渋沢がフランスに滞在しているとき、江戸幕府は滅びます。そこで渋沢は、明治元年(1868年)に帰国します。そこからは、まさに快刀乱麻の大活躍でした。第一国立銀行(現在の東京みずほ銀行)を起こしたのをはじめ、日本興業銀行、東京銀行(現在の東京三菱)、東京電力、東京ガス、王子製紙、石川島造船所、東京海上火災、東洋紡、清水建設、麒麟ビール、アサヒビール、サッポロビール、帝国ホテル、帝国劇場、東京商工会議所、東京証券取引所、聖路加国際病院、日本赤十字病院、一橋大学、日本女子大学、東京女学館など、おびただしい数の事業の創立に関わりました。

●「論語と算盤」
渋沢は、「自分さえ儲かればよい」とする欧米の資本主義の欠陥を見抜いていました。ですから、彼は「社会と調和する健全な資本主義社会をつくる」ことをめざしますが、その拠り所を『論語』に求めました。

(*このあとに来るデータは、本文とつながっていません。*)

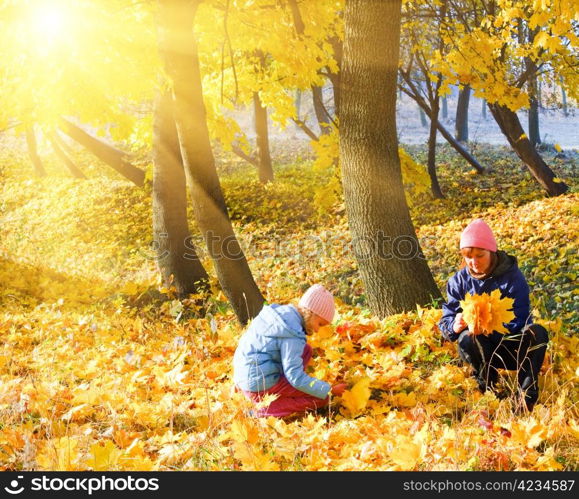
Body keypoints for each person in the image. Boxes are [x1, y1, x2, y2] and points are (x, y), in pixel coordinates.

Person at [438, 219, 549, 412]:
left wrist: (492, 323)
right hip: (480, 349)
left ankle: (525, 397)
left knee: (537, 332)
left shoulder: (513, 277)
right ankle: (488, 388)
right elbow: (447, 320)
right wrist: (454, 326)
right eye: (468, 256)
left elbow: (522, 318)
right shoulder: (458, 281)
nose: (474, 262)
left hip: (512, 347)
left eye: (480, 255)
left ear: (492, 252)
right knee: (467, 337)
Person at [233, 284, 347, 418]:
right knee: (322, 398)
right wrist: (330, 390)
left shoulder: (279, 315)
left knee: (306, 350)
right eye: (320, 324)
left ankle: (254, 395)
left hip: (244, 376)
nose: (317, 330)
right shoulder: (292, 332)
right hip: (258, 384)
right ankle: (261, 410)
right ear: (310, 312)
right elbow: (295, 377)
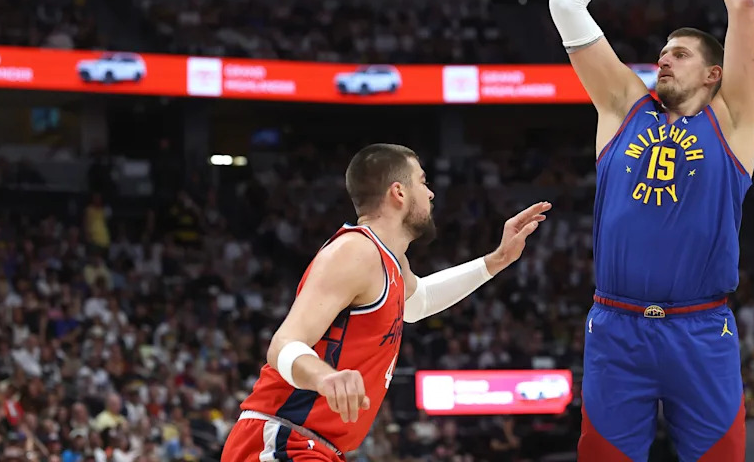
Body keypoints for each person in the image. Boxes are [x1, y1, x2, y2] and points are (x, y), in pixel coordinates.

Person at [548, 0, 754, 461]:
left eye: (680, 53)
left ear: (714, 74)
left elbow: (742, 4)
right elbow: (565, 3)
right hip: (616, 329)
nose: (663, 59)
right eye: (662, 51)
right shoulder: (623, 105)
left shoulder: (733, 120)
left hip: (700, 329)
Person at [221, 143, 551, 461]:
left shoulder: (391, 261)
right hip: (282, 437)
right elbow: (282, 345)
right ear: (399, 192)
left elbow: (419, 301)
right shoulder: (354, 252)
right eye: (423, 181)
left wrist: (495, 261)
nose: (431, 192)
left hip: (313, 445)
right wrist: (324, 377)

なぜ、実業家である渋沢が『論語』を読み込んだのか。それは、彼が会社を経営する上で最も必要なのは、倫理上の規範であると知っていたからです。
渋沢の思想は、有名な「論語と算盤」という一言に集約されます。それは「道徳と経済の合一」であり、「義と利の両全」です。結局、めざすところは「人間尊重」そのものであり、人間のための経済、人間のための社会を求め続けた人生でした。
特筆すべきは、あれほど多くの会社を興しながら渋沢が財閥を作ろうとしなかったことです。後に三菱財閥を作った岩崎弥太郎から手を組みたいと申し入れがありましたが、渋沢はこれを厳に断っています。利益は独占すべきではなく、広く世に分配すべきだと考えたからです。

●聖徳太子・徳川家康・渋沢栄一
『論語』はわたしの座右の書でもありますが、その真価を最も理解した日本人が3人いると思っています。聖徳太子と徳川家康と渋沢栄一です。

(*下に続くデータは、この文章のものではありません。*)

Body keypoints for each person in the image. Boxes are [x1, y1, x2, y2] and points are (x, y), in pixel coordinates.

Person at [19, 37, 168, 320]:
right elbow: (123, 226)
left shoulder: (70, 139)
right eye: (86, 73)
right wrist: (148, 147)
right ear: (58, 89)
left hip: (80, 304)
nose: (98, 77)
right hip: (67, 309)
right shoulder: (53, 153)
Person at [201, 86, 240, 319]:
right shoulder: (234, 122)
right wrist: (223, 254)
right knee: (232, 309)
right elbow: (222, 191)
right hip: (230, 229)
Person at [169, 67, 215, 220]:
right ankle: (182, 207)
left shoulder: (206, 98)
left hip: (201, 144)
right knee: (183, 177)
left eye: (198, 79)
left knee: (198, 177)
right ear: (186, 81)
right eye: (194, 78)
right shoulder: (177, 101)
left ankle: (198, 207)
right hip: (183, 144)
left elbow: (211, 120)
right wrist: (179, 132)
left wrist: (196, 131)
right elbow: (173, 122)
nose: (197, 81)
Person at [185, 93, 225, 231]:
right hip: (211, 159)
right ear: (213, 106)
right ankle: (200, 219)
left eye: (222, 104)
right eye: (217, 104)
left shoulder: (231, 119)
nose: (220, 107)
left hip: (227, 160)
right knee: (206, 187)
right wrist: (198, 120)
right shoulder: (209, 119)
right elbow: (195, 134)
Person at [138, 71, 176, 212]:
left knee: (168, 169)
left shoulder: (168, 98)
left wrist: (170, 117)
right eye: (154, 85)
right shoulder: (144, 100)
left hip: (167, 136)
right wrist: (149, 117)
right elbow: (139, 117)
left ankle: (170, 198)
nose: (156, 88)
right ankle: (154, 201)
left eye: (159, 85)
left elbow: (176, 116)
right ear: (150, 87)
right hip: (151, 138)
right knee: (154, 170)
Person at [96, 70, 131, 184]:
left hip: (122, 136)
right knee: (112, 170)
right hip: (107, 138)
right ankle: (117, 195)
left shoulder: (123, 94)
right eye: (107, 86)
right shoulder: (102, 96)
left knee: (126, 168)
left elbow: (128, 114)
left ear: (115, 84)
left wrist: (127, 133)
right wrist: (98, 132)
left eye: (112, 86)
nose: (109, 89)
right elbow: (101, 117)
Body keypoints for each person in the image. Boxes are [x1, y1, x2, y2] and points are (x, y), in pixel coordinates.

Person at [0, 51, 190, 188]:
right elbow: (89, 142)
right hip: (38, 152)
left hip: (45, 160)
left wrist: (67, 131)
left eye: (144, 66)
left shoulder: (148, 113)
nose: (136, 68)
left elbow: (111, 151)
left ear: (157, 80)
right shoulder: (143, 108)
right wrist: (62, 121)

聖徳太子は「十七条憲法」や「冠位十二階」に儒教の価値観を入れることによって、日本国の「かたち」を作りました。徳川家康は儒教の「敬老」思想を取り入れることによって、徳川幕府に強固な持続性を与えました。そして、渋沢栄一は日本主義の精神として『論語』を基本としたのです。
聖徳太子といえば日本を作った人、徳川家康といえば日本史上における政治の最大の成功者、そして渋沢栄一は日本史上における経済の最高の成功者と言えます。

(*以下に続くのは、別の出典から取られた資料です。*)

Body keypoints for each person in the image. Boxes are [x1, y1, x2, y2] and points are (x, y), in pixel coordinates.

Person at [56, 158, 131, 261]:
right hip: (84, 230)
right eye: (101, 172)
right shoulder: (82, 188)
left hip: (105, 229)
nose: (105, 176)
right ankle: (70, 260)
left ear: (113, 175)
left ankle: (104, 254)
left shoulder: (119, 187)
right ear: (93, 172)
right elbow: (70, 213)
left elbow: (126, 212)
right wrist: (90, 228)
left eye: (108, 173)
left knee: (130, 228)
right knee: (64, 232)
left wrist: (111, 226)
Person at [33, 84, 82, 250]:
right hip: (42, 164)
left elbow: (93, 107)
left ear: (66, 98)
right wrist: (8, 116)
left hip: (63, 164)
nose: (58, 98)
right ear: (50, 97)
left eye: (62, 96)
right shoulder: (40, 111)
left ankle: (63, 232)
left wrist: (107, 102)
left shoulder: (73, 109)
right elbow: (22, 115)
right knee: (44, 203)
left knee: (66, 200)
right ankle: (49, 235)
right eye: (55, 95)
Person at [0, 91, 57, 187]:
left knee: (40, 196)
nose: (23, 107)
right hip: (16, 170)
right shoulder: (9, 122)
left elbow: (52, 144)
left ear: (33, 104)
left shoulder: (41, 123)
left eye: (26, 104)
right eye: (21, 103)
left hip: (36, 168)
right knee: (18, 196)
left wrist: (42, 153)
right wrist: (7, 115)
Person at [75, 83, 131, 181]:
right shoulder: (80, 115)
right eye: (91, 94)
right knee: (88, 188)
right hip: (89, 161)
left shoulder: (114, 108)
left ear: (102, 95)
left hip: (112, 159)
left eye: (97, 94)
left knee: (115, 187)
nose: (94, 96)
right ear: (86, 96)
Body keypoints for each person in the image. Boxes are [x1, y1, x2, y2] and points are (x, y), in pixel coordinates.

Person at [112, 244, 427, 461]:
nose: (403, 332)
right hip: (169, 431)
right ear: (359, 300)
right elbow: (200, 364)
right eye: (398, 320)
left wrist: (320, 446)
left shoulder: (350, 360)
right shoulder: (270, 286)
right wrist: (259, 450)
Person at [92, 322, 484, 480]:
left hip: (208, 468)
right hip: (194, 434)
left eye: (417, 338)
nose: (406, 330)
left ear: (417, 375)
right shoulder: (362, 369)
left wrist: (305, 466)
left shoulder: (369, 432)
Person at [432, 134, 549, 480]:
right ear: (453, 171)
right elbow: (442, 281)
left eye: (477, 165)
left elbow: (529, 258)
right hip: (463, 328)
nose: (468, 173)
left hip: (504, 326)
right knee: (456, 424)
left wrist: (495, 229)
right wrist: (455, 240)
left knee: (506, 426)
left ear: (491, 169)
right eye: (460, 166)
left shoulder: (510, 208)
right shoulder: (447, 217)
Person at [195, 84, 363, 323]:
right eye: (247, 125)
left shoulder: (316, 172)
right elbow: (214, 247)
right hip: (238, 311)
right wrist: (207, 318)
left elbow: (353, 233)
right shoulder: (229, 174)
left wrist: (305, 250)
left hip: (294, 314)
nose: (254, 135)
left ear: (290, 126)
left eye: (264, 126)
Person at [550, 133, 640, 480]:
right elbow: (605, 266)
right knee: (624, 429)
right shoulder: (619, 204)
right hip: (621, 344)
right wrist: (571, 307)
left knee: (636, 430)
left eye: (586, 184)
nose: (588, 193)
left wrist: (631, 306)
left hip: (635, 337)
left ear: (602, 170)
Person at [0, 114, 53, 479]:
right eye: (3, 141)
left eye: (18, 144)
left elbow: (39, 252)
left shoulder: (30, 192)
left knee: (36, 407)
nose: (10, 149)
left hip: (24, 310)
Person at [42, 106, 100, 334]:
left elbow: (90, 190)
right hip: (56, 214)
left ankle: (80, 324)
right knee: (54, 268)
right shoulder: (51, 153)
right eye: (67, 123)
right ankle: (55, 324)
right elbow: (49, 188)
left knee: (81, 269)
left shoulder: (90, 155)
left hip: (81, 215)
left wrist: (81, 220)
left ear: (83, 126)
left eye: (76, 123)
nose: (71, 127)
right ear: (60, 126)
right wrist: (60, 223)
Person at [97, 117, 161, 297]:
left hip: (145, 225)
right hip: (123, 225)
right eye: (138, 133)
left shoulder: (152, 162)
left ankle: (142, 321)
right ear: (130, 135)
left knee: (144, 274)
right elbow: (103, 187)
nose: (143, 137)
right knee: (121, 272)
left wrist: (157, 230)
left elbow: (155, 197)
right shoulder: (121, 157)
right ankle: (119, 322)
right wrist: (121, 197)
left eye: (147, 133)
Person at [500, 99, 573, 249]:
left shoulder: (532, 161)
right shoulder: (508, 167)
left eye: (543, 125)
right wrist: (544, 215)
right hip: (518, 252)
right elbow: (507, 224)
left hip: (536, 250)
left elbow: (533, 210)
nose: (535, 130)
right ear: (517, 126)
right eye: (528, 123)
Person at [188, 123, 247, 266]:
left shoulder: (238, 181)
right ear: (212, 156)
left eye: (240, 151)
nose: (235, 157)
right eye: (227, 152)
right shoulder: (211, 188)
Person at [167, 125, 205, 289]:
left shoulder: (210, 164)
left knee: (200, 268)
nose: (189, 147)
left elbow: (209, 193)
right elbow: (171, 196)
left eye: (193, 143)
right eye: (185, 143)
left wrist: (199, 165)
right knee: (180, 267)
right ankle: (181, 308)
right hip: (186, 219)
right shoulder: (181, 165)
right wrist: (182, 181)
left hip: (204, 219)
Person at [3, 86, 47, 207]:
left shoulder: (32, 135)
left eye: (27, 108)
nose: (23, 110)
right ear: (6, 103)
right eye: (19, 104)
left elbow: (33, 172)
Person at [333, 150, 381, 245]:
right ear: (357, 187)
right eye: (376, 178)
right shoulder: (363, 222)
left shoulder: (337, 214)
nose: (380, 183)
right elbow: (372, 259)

この偉大な3人がいずれも『論語』を重要視していたということは、『論語』こそは最高最大の成功への指南書であることがわかりますね。
渋沢には、『論語』の言葉を題材に、自身の経験や思想を縦横無尽に語った『論語と算盤』という著書がありますが、日本人が書いた最高の『論語』入門書であり、『渋沢論語』であるとも言えます。

●孔子・渋沢栄一・ドラッカー
経営学者ピーター・ドラッカーは著書『マネジメント』上田惇生訳(ダイヤモンド社)で、「率直に言って私は、経営の『社会的責任』について論じた歴史的人物のなかで、かの偉大な明治を築いた偉大な人物の一人である渋沢栄一の右に出るものを知らない。彼は世界の誰よりも早く、経営の本質は『責任』に他ならないということを見抜いていたのである」と絶賛しました。
そう、「利の元は義」です。
自分の仕事に対する社会的責任を感じ、社会的必要性を信じることができれば、あとはどうやってその仕事を効率的にやるかを考え、利益を出せばよい。「論語と算盤」とは、ハートフル・マネジメントを言い換えたものなのです。ドラッカーが渋沢栄一をこよなくリスペクトするのも当然だと言えるでしょう。そして、渋沢自身は孔子をこよなく尊敬していました。
わたしの著書に『孔子とドラッカー 新装版』(三五館)という本がありますが、渋沢栄一こそは、まさに孔子とドラッカーをつなぐ偉大なミッシング・リンクでした。もちろん、わたしも渋沢の言うように「利の元は義」であると確信しています。
そして、「利の元は義」こそは、わがサンレーの目指す「天下布礼」の志を支える思想であると思っています。